La Cenerentola, ossia La bontà in trionfo (Cinderella, or Goodness Triumphant) is an operatic dramma giocoso in two acts by Gioachino Rossini. The libretto was written by Jacopo Ferretti, based on the fairy tale Cendrillon by Charles Perrault. The opera was first performed in Rome's Teatro Valle on 25 January 1817.

Rossini composed La Cenerentola when he was 25 years old, following the success of The Barber of Seville the year before. La Cenerentola, which he completed in a period of three weeks, is considered to have some of his finest writing for solo voice and ensembles. Rossini saved some time by reusing an overture from La gazzetta and part of an aria from The Barber of Seville and by enlisting a collaborator, Luca Agolini, who wrote the secco recitatives and three numbers (Alidoro's "Vasto teatro è il mondo", Clorinda's "Sventurata!" and the chorus "Ah, della bella incognita").
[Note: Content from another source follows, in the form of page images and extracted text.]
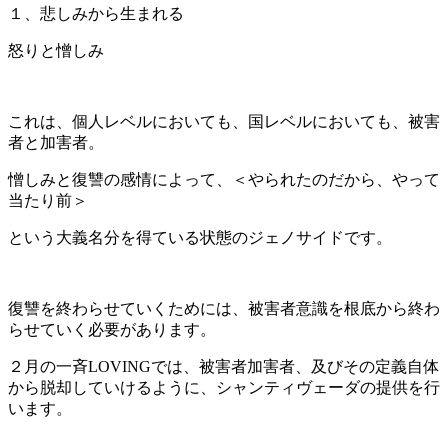
１、悲しみから生まれる
怒りと憎しみ
これは、個人レベルにおいても、国レベルにおいても、被害
者と加害者。
憎しみと復讐の感情によって、＜やられたのだから、やって
当たり前＞
という大義名分を得ている状態のジェノサイドです。
復讐を終わらせていくためには、被害者意識を根底から終わ
らせていく必要があります。
２月の一斉LOVINGでは、被害者加害者、及びその定義自体
から脱却していけるように、シャンティヴェーダの提供を行
います。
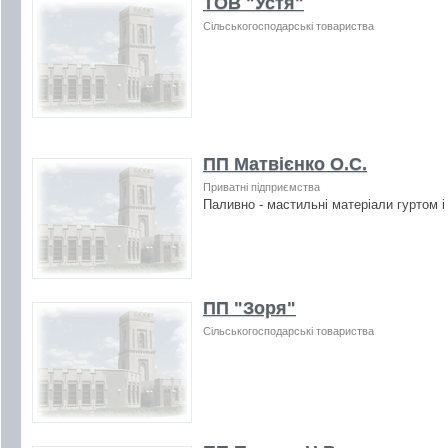
ТОВ "Устя"
Сільськогосподарські товариства
ПП Матвієнко О.С.
Приватні підприємства
Паливно - мастильні матеріали гуртом і
ПП "Зоря"
Сільськогосподарські товариства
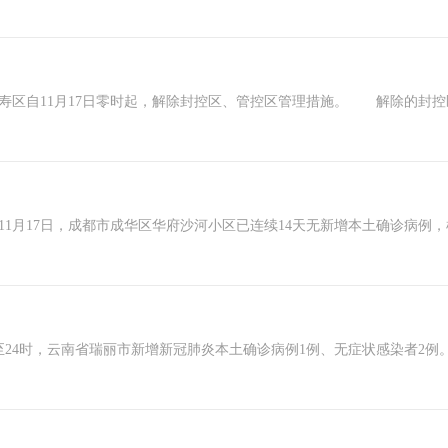
寿区自11月17日零时起，解除封控区、管控区管理措施。 解除的封控
月17日，成都市成华区华府沙河小区已连续14天无新增本土确诊病例，
24时，云南省瑞丽市新增新冠肺炎本土确诊病例1例、无症状感染者2例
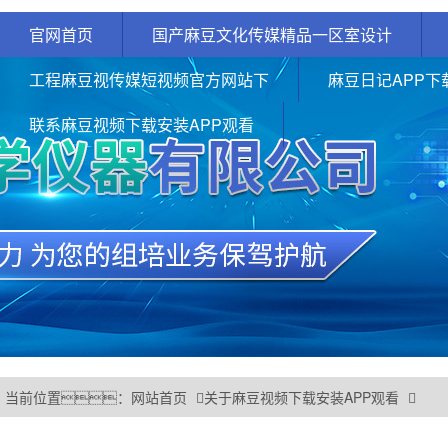
官网首页
国产麻豆文化传媒精品一区室设计
工程麻豆视传媒短视频官方网站下
麻豆日记APP下
联系麻豆视频下载安装APP观看
当前位置：
网站首页
关于麻豆视频下载安装APP观看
The facsimile edition of the autograph has a different aria for Alidoro, "Fa' silenzio, odo un rumore"; this seems to have been added by an anonymous hand for an 1818 production. For an 1820 revival in Rome, Rossini wrote a bravura replacement, "La, del ciel nell'arcano profondo".

The genesis of this work, written with surprising speed – both for the literary and the musical parts – deserves to be told, according to the account that Ferretti himself (the librettist) gave: in December 1816 Rossini was in Rome with the task of writing, for the Teatro Valle, a new opera to be staged on St. Stephen's Day; due to an unexpected last-minute veto by the papal censor, considering the impossibility to correct the existing libretto in order to satisfy all parties (censorship, impresario and authors), the subject – Francesca di Foix – was rejected, and a replacement had to be found.